Democratic struggles are quite the hot topic in the world recently, but it is not often that we stop to consider the local communities where democracies all start.
When it comes to the problems of local decision-making, it suddenly becomes very important to think about what we ourselves could do to make our immediate environment’s life better. Our week in July in Cluny was a great occasion to hear, think, and talk about these issues of local democracy.
“What’s going on with democracy in your corner of the world?”, asked the title of the European College of Cluny’s summer workshop. Debating this question were a team of students from all corners of the world indeed: from Brazil, Romania, France, Hungary, China, Croatia, Turkey, Greece, Belgium, Italy, and Afghanistan. With the lovely backdrop of the Cluny abbey and its 1000-year history, the participants engaged in group discussions, meetings with local stakeholders, lectures from European decision-makers, skill-building workshops, and interactive presentations, as they explored and analyzed the topic.
The Foundation was represented by Rita, our director, and Balázs, our summer intern. Rita led an interactive session focusing on participatory democracy, building on the personal stories and experiences of the conference participants, and looking at questions such as, “Do people get the democracies that they deserve?”. Her presentation of the Foundation’s work in a nutshell drew questions from the students about the current state of youth skepticism, local engagement, and civil society in Hungary – the answers to many of which we ourselves would also love to know. Our discussions with the students and representatives of the Assembly of European Regions, Go Free from Romania, and Eyes on Europe from Belgium made it clear, however, that many of these issues are shared by people far beyond our borders.
Sharing something in common was an overarching theme for the whole week. Listening to locals form the Cluny Community of Communes, exchanging experiences from each other’s hometowns and countries, and personally working through all the difficulties of direct democracy in the negotiation simulations, the participants found the questions and topics they could all use help with. With the help of community project development, people worked on each other’s ideas, and refined the details of initiatives ranging from a platform to host online clashes of ideas to a model to bring fresh university graduates into public school classrooms.
As a conclusion to the week, the group spent a whole day identifying pressing issues of local democracy – media literacy, engaging citizens, and connecting with local decision-makers –, coming up with suggestions that included a Wall of Trust for local suggestions and complaints, free MOOCs in libraries to combat the lack of Internet literacy, or picnics and public events with local stakeholders. The results of brainstorming together were presented with music, interactive posters, games, and personal discussions to the large group of French public servants from across the country.
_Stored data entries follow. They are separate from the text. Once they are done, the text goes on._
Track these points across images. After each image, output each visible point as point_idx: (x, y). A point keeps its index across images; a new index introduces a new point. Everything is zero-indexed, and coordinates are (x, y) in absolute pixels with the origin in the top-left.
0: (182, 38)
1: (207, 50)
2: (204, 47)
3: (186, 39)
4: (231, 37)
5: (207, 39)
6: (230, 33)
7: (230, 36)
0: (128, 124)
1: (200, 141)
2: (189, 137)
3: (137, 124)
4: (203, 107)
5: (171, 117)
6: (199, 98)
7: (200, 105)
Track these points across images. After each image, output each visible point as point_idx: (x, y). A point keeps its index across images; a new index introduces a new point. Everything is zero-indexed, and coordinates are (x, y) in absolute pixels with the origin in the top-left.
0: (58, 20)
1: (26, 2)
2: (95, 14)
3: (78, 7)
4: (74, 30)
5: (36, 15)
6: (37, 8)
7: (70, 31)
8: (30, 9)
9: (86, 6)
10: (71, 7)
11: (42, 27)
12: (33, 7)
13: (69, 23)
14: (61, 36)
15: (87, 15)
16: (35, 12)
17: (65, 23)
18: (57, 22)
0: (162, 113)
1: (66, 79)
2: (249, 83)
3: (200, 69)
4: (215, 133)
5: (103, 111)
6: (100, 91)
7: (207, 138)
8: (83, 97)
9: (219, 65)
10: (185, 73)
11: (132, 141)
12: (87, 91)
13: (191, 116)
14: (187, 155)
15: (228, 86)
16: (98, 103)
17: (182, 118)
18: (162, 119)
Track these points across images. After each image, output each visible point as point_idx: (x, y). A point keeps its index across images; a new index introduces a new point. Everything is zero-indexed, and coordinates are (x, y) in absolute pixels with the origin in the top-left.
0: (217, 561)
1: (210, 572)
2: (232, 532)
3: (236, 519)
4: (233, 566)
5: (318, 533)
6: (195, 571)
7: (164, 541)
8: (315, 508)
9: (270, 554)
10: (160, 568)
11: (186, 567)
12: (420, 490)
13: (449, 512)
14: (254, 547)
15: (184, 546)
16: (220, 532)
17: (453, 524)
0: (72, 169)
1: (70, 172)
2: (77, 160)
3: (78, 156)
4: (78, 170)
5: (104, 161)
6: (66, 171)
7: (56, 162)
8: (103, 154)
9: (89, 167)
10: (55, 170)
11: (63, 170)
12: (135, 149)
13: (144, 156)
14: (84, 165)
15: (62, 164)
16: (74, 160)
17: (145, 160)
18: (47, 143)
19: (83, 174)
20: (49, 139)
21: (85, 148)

Meeting local residents and hearing about their lives, coming up with solution recommendations and having to work together to refine them, sharing what works well and what poses concerns, and constantly having to reevaluate one’s own biases and ideas – all in all, that is what local democracy itself is about, and what the Cluny Summer University offered over the span of a week. Being inspired by active local citizens from across the world: that was a refreshing experience to all of us. Taking this motivation and recruiting even more active locals across Hungary: that is our challenge for the weeks, months, and years ahead.